§ **Task requirements**:
[a] Transcribe the part of the discussion on unions that opens with the words "Having to pay" and closes with "the union meetings?".
[b] Repeat word for word the part of the listing that opens with the line containing "[表單畫面]:attachm" and closes with the line containing "Source code". Leave the pictures out of your answer.

§ **Passage**:
----

Conceded that sag has a pretty special case here in the “must join” of course, speaking from the free market view, you are more than welcome to work on non-union gigs of which there are plenty. No one is making you join a union just because you are in a profession + a place. There’s plenty of non-union gigs in Hollywood. I don’t see the harm in making people pay dues if they are getting the benefits of a union gig and this is not the same as “being forced” to join a union — you can go work in another state with right to work laws. This also seems like a pretty special case to SAG since we can see union and non union workers in auto plants: evidenced by the tier system that many auto manufacturers put in place. So not all unions have this same bargaining power.


Having to pay union dies and abiding by the union contract seems to me that you're forced to be in the union. Maybe your quibbling that although you have to pay the dues and abide by the union rules, you don't have to go to the union meetings?


>You paid dues and got nothing but lower wages in return.

What exactly did you want in return? The entire purpose is to be a collective with your co-workers. Do assertive, high performers need unionization? No, but that's not the point.

>The union would also protect the jobs of under-performing employees which was just demoralizing

If the "under-performers" are the people who don't work 50 hours a week and treat their job like a job, I'm all for them being "protected".


The fact that so few in Silicon Valley have the mentality that "keeping underperformers around means that when layoffs hit, they're first on the chopping block" implies to me that SV engineers are not as smart as they think they are.


What are you even on about? it’s super common in sv and tech in general


For those who can't access the full content:

https://archive.ph/l437Q


The biggest factor making me want remote work is to avoid being actively monitored by surveillance cameras all the time. Otherwise, I miss being around my coworkers.

----

§ **Document images with their source code**:
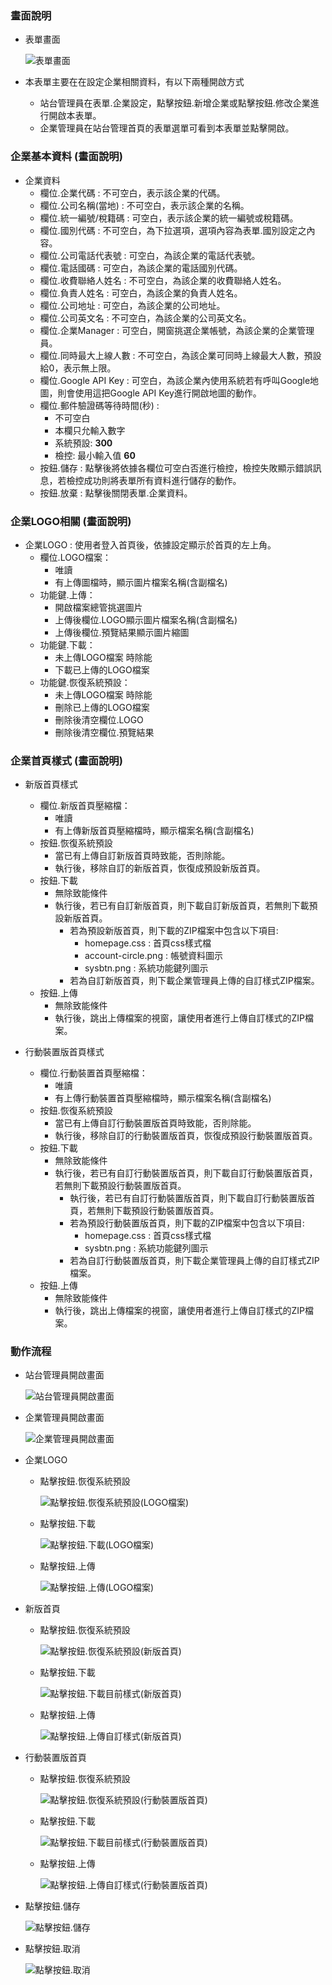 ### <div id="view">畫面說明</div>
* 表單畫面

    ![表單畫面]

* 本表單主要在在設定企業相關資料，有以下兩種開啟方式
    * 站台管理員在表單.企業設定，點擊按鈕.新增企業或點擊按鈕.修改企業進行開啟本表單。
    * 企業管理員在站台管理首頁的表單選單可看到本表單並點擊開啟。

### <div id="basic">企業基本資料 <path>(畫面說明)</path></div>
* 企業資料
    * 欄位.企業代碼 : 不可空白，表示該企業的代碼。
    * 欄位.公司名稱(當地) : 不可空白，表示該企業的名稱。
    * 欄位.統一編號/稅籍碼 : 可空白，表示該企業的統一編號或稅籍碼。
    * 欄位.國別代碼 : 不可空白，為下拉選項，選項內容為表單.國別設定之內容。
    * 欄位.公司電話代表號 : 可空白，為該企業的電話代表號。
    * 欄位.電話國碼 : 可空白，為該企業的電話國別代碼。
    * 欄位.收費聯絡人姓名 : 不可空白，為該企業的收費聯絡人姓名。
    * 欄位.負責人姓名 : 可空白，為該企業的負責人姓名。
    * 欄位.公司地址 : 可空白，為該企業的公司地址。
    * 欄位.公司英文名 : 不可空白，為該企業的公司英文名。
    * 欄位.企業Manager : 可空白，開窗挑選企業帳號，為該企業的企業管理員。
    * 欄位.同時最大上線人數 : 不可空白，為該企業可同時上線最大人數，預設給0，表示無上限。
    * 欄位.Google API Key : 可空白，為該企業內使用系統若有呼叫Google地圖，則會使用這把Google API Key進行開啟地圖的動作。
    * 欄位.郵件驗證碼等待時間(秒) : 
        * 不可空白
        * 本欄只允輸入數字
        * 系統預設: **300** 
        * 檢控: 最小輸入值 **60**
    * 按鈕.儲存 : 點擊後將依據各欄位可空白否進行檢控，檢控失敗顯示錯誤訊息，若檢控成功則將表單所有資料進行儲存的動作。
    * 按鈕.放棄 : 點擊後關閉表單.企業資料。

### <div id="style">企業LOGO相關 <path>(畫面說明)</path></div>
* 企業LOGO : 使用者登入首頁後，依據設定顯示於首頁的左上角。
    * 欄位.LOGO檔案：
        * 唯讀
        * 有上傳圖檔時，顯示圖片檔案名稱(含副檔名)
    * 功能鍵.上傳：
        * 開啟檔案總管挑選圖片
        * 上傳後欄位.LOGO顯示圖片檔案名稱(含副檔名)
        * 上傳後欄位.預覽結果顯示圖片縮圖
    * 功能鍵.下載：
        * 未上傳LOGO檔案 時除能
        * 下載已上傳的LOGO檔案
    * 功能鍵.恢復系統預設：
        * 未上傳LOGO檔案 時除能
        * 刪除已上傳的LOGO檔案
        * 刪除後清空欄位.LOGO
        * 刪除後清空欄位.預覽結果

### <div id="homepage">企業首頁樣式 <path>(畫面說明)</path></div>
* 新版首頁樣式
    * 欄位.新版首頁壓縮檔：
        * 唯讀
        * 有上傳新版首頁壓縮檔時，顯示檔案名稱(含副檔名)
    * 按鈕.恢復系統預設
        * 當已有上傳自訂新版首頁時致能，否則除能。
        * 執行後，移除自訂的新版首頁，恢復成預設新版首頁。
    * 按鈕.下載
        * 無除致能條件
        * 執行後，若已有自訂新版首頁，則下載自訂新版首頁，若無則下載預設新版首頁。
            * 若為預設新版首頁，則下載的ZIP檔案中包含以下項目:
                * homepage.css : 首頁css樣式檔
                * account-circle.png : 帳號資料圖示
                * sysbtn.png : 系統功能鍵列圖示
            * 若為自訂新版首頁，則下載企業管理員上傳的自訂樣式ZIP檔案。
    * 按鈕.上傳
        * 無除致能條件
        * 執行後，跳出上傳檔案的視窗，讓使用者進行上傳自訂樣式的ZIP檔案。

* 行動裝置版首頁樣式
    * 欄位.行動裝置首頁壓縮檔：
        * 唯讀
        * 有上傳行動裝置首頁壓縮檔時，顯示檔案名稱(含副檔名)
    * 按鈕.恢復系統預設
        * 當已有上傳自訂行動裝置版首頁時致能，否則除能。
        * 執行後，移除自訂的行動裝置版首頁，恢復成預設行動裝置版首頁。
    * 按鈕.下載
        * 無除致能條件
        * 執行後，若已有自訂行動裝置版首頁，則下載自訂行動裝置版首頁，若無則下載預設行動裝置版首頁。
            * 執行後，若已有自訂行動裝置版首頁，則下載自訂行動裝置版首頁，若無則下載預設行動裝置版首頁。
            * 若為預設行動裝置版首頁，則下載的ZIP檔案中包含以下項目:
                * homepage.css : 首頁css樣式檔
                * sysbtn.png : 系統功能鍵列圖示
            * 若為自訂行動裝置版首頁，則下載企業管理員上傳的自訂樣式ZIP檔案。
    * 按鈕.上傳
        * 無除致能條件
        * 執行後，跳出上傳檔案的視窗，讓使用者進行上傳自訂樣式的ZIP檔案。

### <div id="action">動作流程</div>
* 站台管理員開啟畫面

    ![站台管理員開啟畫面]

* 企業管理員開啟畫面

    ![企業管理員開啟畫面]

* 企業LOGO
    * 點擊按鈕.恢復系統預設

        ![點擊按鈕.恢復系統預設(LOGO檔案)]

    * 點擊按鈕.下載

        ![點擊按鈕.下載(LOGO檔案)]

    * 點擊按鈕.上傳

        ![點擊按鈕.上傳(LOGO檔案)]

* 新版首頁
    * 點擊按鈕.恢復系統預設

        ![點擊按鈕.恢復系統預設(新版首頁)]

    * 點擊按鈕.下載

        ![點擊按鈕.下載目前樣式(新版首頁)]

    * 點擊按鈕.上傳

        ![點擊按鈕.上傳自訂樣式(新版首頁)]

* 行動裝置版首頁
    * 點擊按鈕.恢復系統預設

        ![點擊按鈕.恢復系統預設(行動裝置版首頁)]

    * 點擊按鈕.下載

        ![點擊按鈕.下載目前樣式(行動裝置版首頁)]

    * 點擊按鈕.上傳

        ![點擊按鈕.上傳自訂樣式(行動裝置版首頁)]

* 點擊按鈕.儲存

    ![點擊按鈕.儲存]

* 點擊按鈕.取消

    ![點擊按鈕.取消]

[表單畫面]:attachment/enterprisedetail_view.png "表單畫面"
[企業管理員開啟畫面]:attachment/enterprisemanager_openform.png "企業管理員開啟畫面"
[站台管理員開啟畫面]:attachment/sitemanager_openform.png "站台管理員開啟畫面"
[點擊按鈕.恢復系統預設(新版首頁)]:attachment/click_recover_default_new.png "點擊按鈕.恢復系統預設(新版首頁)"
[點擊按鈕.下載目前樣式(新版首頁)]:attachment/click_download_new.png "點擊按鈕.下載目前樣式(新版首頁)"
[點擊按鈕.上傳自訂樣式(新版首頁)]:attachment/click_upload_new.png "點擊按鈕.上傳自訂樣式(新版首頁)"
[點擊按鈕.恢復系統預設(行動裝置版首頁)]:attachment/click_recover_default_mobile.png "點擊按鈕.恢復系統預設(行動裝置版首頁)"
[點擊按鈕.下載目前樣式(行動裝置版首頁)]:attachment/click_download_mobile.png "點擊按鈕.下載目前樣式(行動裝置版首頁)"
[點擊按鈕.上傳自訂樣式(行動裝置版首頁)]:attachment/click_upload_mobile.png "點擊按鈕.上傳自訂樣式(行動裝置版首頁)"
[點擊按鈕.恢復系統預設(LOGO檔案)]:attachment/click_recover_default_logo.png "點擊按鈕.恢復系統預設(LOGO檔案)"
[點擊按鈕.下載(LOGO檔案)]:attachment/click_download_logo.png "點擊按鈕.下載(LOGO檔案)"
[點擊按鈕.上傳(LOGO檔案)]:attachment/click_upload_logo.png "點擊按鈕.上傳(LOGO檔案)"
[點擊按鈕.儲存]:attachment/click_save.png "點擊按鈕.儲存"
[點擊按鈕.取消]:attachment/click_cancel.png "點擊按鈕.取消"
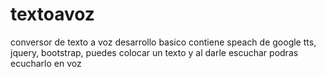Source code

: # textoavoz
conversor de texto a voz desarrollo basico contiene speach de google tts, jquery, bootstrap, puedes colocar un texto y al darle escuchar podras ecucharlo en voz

----

§ **Responses for each task**:
[a]
Having to pay union dies and abiding by the union contract seems to me that you're forced to be in the union. Maybe your quibbling that although you have to pay the dues and abide by the union rules, you don't have to go to the union meetings?

[b]
[表單畫面]:attachment/enterprisedetail_view.png "表單畫面"
[企業管理員開啟畫面]:attachment/enterprisemanager_openform.png "企業管理員開啟畫面"
[站台管理員開啟畫面]:attachment/sitemanager_openform.png "站台管理員開啟畫面"
[點擊按鈕.恢復系統預設(新版首頁)]:attachment/click_recover_default_new.png "點擊按鈕.恢復系統預設(新版首頁)"
[點擊按鈕.下載目前樣式(新版首頁)]:attachment/click_download_new.png "點擊按鈕.下載目前樣式(新版首頁)"
[點擊按鈕.上傳自訂樣式(新版首頁)]:attachment/click_upload_new.png "點擊按鈕.上傳自訂樣式(新版首頁)"
[點擊按鈕.恢復系統預設(行動裝置版首頁)]:attachment/click_recover_default_mobile.png "點擊按鈕.恢復系統預設(行動裝置版首頁)"
[點擊按鈕.下載目前樣式(行動裝置版首頁)]:attachment/click_download_mobile.png "點擊按鈕.下載目前樣式(行動裝置版首頁)"
[點擊按鈕.上傳自訂樣式(行動裝置版首頁)]:attachment/click_upload_mobile.png "點擊按鈕.上傳自訂樣式(行動裝置版首頁)"
[點擊按鈕.恢復系統預設(LOGO檔案)]:attachment/click_recover_default_logo.png "點擊按鈕.恢復系統預設(LOGO檔案)"
[點擊按鈕.下載(LOGO檔案)]:attachment/click_download_logo.png "點擊按鈕.下載(LOGO檔案)"
[點擊按鈕.上傳(LOGO檔案)]:attachment/click_upload_logo.png "點擊按鈕.上傳(LOGO檔案)"
[點擊按鈕.儲存]:attachment/click_save.png "點擊按鈕.儲存"
[點擊按鈕.取消]:attachment/click_cancel.png "點擊按鈕.取消"
Source code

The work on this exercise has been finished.